## Source text
☆ ☆ ☆ ☆

The proposed policies, if adopted by the new leadership in the House, would certainly fracture whatever consensus exists today to modernize America's strategic nuclear deterrent -- and at a time when both Russia and China are charging ahead militarily, and Iran and North Korea are racing toward a deliverable nuclear weapons capability.
If the United States chooses to eliminate its land-based missiles, as arms control advocates have proposed, it would dramatically and dangerously simplify an adversary's targeting calculus. The US would be reducing more than 500 distinct American-based nuclear-related targets -- including 450 Minuteman silos and 48 launch control centers spread across five American states -- down to only five continental US targets -- three USAF bomber bases, and two submarines bases -- and only roughly 10 targets if US submarines at sea were included.
China's "declared" policy of no first use policy is, in fact, suspect, considering the country's deployed weapons and nuclear threats to the US that involve America's protection of Taiwan. China, needless to say, is being currently exposed for its massive track record of lying, cheating and stealing everything, from their military land-fill bases in the South China Sea to the virtual theft from the United States of China's entire telecom industry.
There is no reason whatever to discontinue implementing the traditional three-part nuclear deterrent posture (land, sea and air) endorsed not only by the 2018 nuclear posture review (NPR) but also by the past three nuclear posture reviews (1994, 2001 and 2010). If the proposals above are adopted, two nuclear dangers in particular will be heightened. First, America's allies, no longer credibly protected by the US nuclear umbrella, may seek to build their own nuclear weapons to compensate for the omission. Second, in a crisis, America's adversaries might seek to disarm the US, or coerce it to stand down, especially as US nuclear forces would have been so diminished as to invite aggression, rather than deter it.
In the real world, it is important to remember what President John F. Kennedy said about America's newly built Minuteman missiles: that they were his "ace in the hole" and prevented the Cuban missile crisis from ending in Armageddon. Pictured: An unarmed Minuteman III intercontinental ballistic missile launches during an operational test on August 2, 2017, at Vandenberg Air Force Base, California (Image source: U.S. Air Force)
Modernization of the US strategic nuclear deterrent, often referred to by those who oppose it as "dangerous nuclear schemes," will require multiple decades to complete. To sustain such an effort, a bipartisan consensus needs to continue annually, regardless of who controls Congress or the presidency.
To succeed at its best, a nuclear modernization effort should be combined with a measurable, but verifiable arms control agenda; either the continuation of existing arms control treaties, expanded arms control efforts, or both.
Russia's violations of the INF treaty, including Russia's deployment of upwards of 100 illegal missiles, led to the INF treaty (unfortunately) becoming defunct. Such violations by Russia obviously make pursuing further or other arms control initiatives extremely difficult.

☆ ☆ ☆ ☆

## Written problem A
Copy the entire listing below line for line, changing nothing.

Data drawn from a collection
☆ ☆ ☆ ☆

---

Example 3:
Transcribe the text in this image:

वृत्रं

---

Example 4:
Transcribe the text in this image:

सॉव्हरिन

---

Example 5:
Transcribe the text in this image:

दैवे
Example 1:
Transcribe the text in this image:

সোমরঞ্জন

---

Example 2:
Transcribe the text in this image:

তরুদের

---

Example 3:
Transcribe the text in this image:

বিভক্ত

☆ ☆ ☆ ☆

## Written problem B
Repeat the passage of the text on the US nuclear deterrent from "The proposed policies, if" to "nuclear weapons capability." word for word.

## Exercise solution A
---

Example 3:
Transcribe the text in this image:

वृत्रं

---

Example 4:
Transcribe the text in this image:

सॉव्हरिन

---

Example 5:
Transcribe the text in this image:

दैवे
Example 1:
Transcribe the text in this image:

সোমরঞ্জন

---

Example 2:
Transcribe the text in this image:

তরুদের

---

Example 3:
Transcribe the text in this image:

বিভক্ত

## Exercise solution B
The proposed policies, if adopted by the new leadership in the House, would certainly fracture whatever consensus exists today to modernize America's strategic nuclear deterrent -- and at a time when both Russia and China are charging ahead militarily, and Iran and North Korea are racing toward a deliverable nuclear weapons capability.